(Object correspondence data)
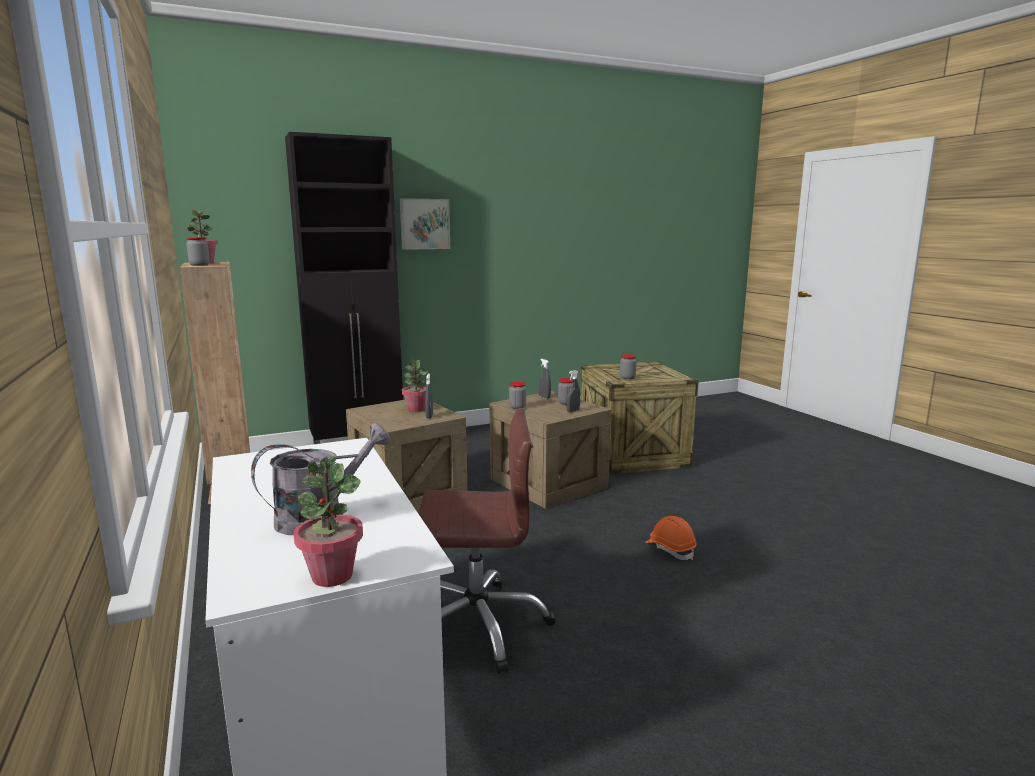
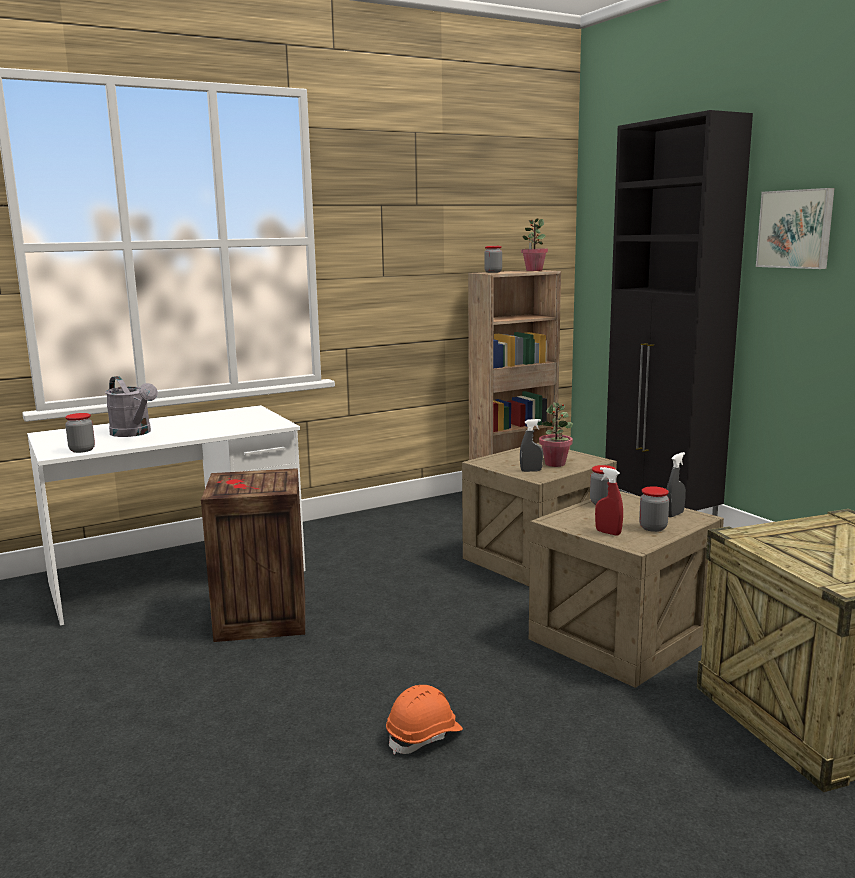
camera: 85 degrees right, 0 degrees up
(332, 576) = (49, 443): potted plant -> none
(477, 625) = (260, 619): brown office chair -> crate
(573, 411) = (608, 532): grey spray bottle -> red spray bottle
(627, 378) = (779, 540): jar -> jar (82, 450)

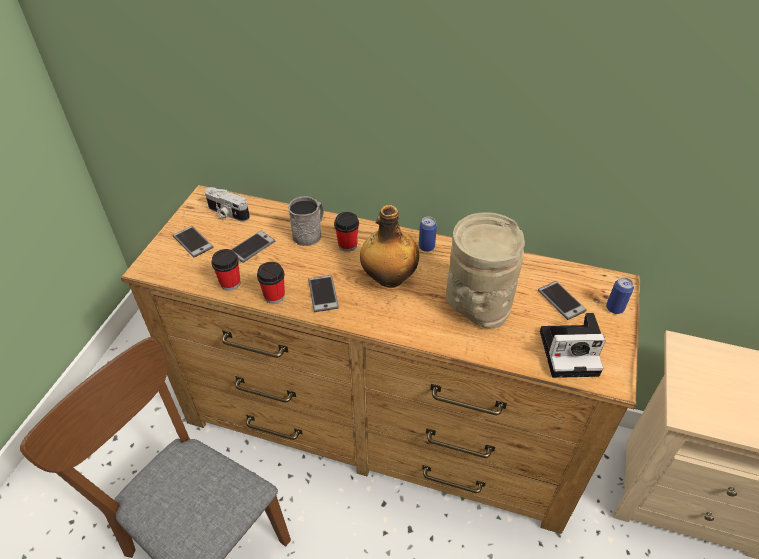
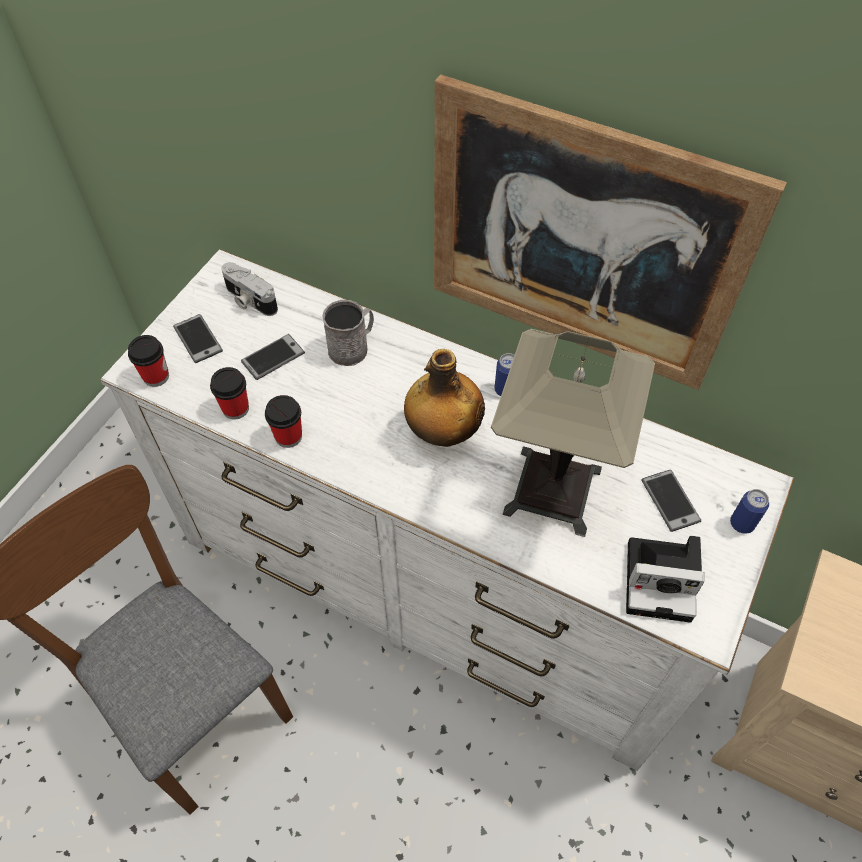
camera: 10 degrees right, 10 degrees up
(323, 294) = (352, 442): phone -> none
(347, 245) = (399, 372): cup -> cup (156, 376)
(380, 423) = (433, 583): brown dresser -> white dresser
(473, 120) = (581, 241): none -> picture
(476, 305) = (552, 490): beige vase -> table lamp

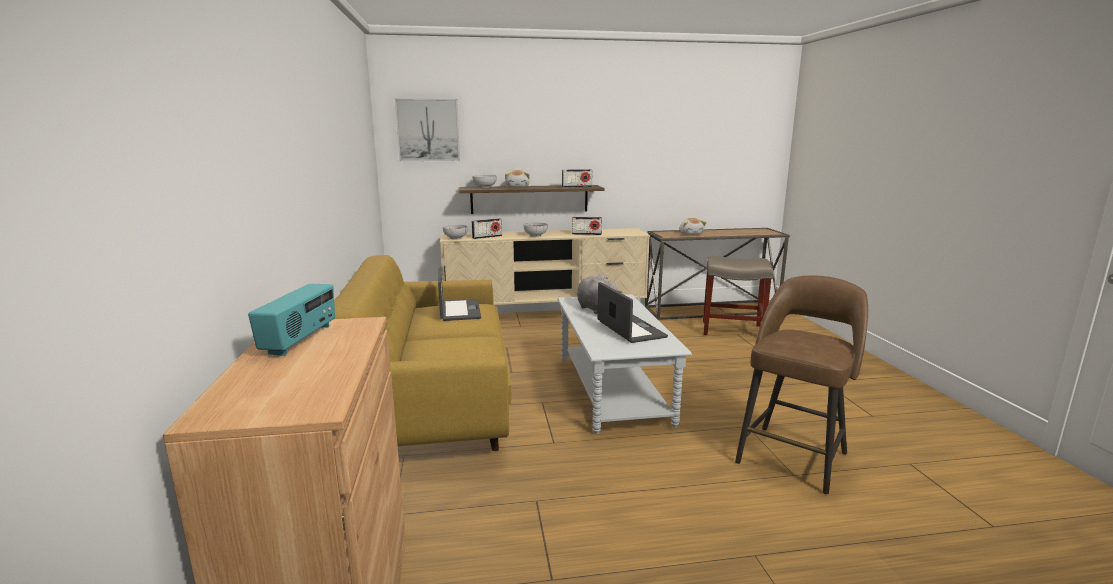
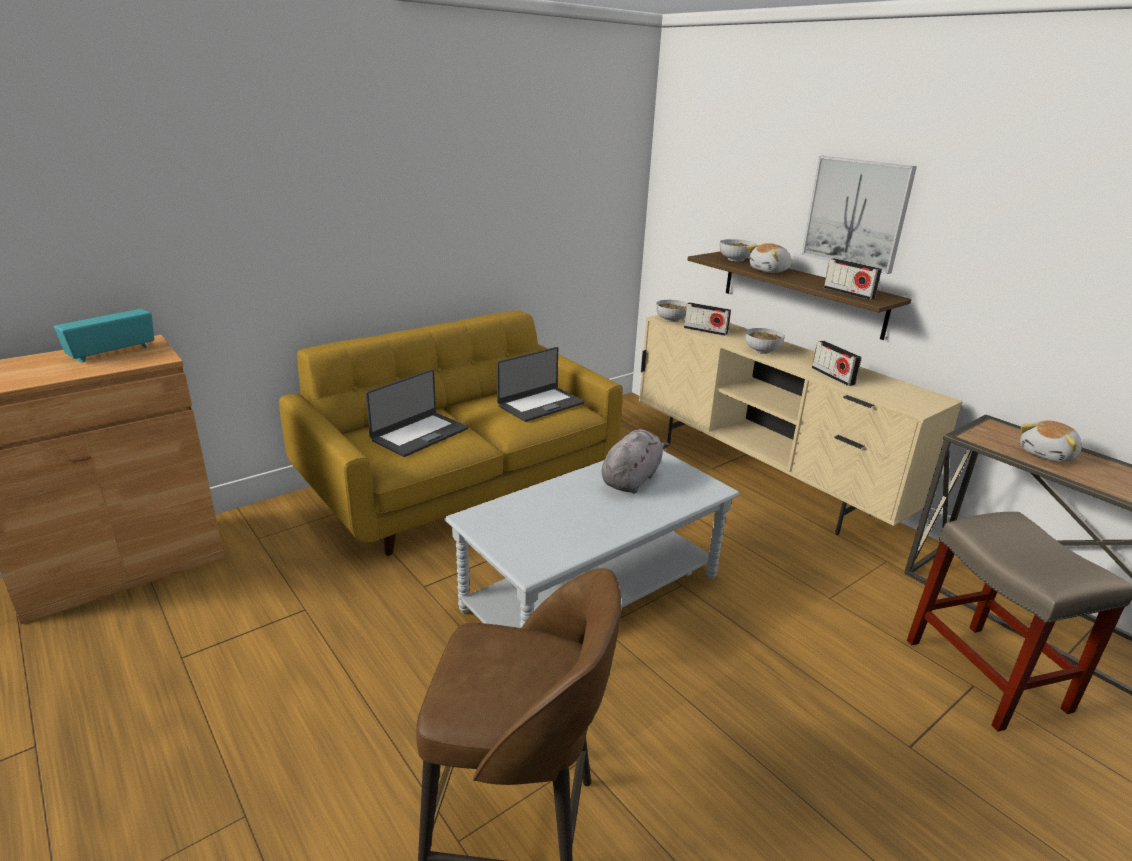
camera: 60 degrees right, 10 degrees up
(300, 340) = (112, 352): radio -> radio turned 150 degrees clockwise
(428, 130) = (700, 164): picture -> picture (856, 213)
(630, 329) = (572, 521): laptop -> laptop (419, 434)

◆ **TASK DETAILS**:
Reading through the records above, report each line in which the string "right" is found.

◆ **ANSWER TO THIS TASK**:
camera: 85 degrees right, 0 degrees up
camera: 10 degrees right, 10 degrees up
camera: 60 degrees right, 10 degrees up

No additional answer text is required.